- _What this task involves_: After removing every image, reproduce the data exactly as it appears.
****************
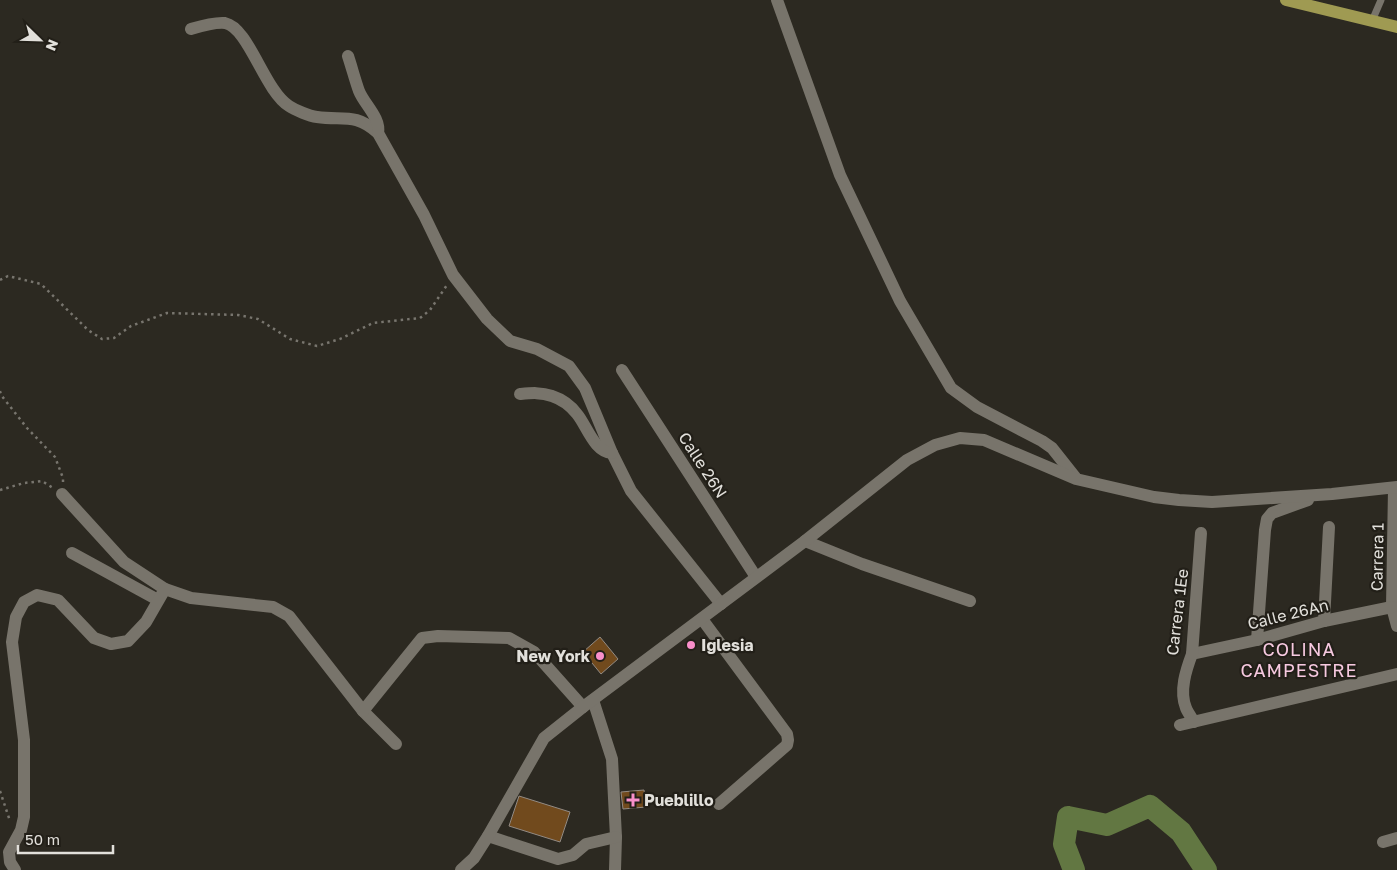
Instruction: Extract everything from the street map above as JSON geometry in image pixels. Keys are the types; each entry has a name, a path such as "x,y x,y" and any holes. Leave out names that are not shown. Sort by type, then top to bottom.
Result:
{"main road":[{"path":"1286,0 1314,3 1397,27"}],"street":[{"path":"777,0 840,175 900,301 951,388 977,407 1052,448 1076,479"},
{"path":"191,29 208,24 225,23 238,29 269,84 288,106 316,117 346,118 371,127 378,133 424,215 453,275 487,319 510,341 537,349 569,366 585,388 612,453 631,490 721,604"},
{"path":"348,56 360,92 376,119 379,128 378,133"},
{"name":"Calle 26N","path":"622,370 756,577"},
{"path":"520,394 537,392 553,396 570,406 600,448 606,453 612,453"},
{"path":"461,870 474,858 488,836 544,738 805,541 907,460 935,445 960,438 984,440 1076,479 1154,497 1179,500 1212,502 1396,487"},
{"name":"Carrera 1","path":"1396,487 1392,607 1397,626"},
{"path":"62,494 124,562 165,589 191,598 273,607 289,616 363,711 396,744"},
{"path":"1257,640 1267,519 1272,513 1322,494"},
{"path":"1324,621 1329,527"},
{"name":"Carrera 1Ee","path":"1194,722 1185,707 1183,685 1192,654 1201,533"},
{"path":"805,541 862,564 970,601"},
{"path":"72,553 158,600"},
{"path":"16,870 4,849 21,830 24,817 24,740 12,642 16,617 24,602 37,595 58,600 94,638 112,644 128,641 146,622 165,589"},
{"name":"Calle 26An","path":"1192,654 1257,640 1324,621 1392,607"},
{"path":"702,619 786,734 788,740 787,745 719,804"},
{"path":"363,711 422,638 438,636 509,638 534,652 588,704 612,759 616,837 615,870"},
{"path":"1180,725 1397,674"},
{"path":"488,836 558,859 573,855 586,844 616,837"},
{"path":"1383,842 1397,838"}],"lane":[{"path":"1372,21 1381,0"}],"path":[{"path":"0,280 8,276 41,284 88,330 102,339 114,338 132,326 167,313 238,315 258,319 290,340 317,346 340,339 373,323 420,318 430,310 453,275"},
{"path":"0,391 1,395 27,428 55,457 63,478 62,494 42,481 24,483 0,490"},
{"path":"0,792 11,822"}],"building":[{"name":"New York","path":"600,637 618,659 601,674 583,652"},
{"name":"Pueblillo","path":"644,790 646,807 623,809 621,792"},
{"path":"519,796 570,812 560,842 509,826"}],"waterway":[{"path":"1074,870 1064,844 1068,817 1107,825 1150,806 1181,832 1206,870"}],"place":[{"name":"Iglesia","path":"691,645"},
{"name":"New York","path":"600,656"},
{"name":"Pueblillo","path":"633,800"}],"district":[{"name":"COLINA CAMPESTRE","path":"1299,660"}]}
****************
- _Reply_:
Instruction: Extract everything from the street map above as JSON geometry in image pixels. Keys are the types; each entry has a name, a path such as "x,y x,y" and any holes. Leave out names that are not shown. Sort by type, then top to bottom.
Result:
{"main road":[{"path":"1286,0 1314,3 1397,27"}],"street":[{"path":"777,0 840,175 900,301 951,388 977,407 1052,448 1076,479"},
{"path":"191,29 208,24 225,23 238,29 269,84 288,106 316,117 346,118 371,127 378,133 424,215 453,275 487,319 510,341 537,349 569,366 585,388 612,453 631,490 721,604"},
{"path":"348,56 360,92 376,119 379,128 378,133"},
{"name":"Calle 26N","path":"622,370 756,577"},
{"path":"520,394 537,392 553,396 570,406 600,448 606,453 612,453"},
{"path":"461,870 474,858 488,836 544,738 805,541 907,460 935,445 960,438 984,440 1076,479 1154,497 1179,500 1212,502 1396,487"},
{"name":"Carrera 1","path":"1396,487 1392,607 1397,626"},
{"path":"62,494 124,562 165,589 191,598 273,607 289,616 363,711 396,744"},
{"path":"1257,640 1267,519 1272,513 1322,494"},
{"path":"1324,621 1329,527"},
{"name":"Carrera 1Ee","path":"1194,722 1185,707 1183,685 1192,654 1201,533"},
{"path":"805,541 862,564 970,601"},
{"path":"72,553 158,600"},
{"path":"16,870 4,849 21,830 24,817 24,740 12,642 16,617 24,602 37,595 58,600 94,638 112,644 128,641 146,622 165,589"},
{"name":"Calle 26An","path":"1192,654 1257,640 1324,621 1392,607"},
{"path":"702,619 786,734 788,740 787,745 719,804"},
{"path":"363,711 422,638 438,636 509,638 534,652 588,704 612,759 616,837 615,870"},
{"path":"1180,725 1397,674"},
{"path":"488,836 558,859 573,855 586,844 616,837"},
{"path":"1383,842 1397,838"}],"lane":[{"path":"1372,21 1381,0"}],"path":[{"path":"0,280 8,276 41,284 88,330 102,339 114,338 132,326 167,313 238,315 258,319 290,340 317,346 340,339 373,323 420,318 430,310 453,275"},
{"path":"0,391 1,395 27,428 55,457 63,478 62,494 42,481 24,483 0,490"},
{"path":"0,792 11,822"}],"building":[{"name":"New York","path":"600,637 618,659 601,674 583,652"},
{"name":"Pueblillo","path":"644,790 646,807 623,809 621,792"},
{"path":"519,796 570,812 560,842 509,826"}],"waterway":[{"path":"1074,870 1064,844 1068,817 1107,825 1150,806 1181,832 1206,870"}],"place":[{"name":"Iglesia","path":"691,645"},
{"name":"New York","path":"600,656"},
{"name":"Pueblillo","path":"633,800"}],"district":[{"name":"COLINA CAMPESTRE","path":"1299,660"}]}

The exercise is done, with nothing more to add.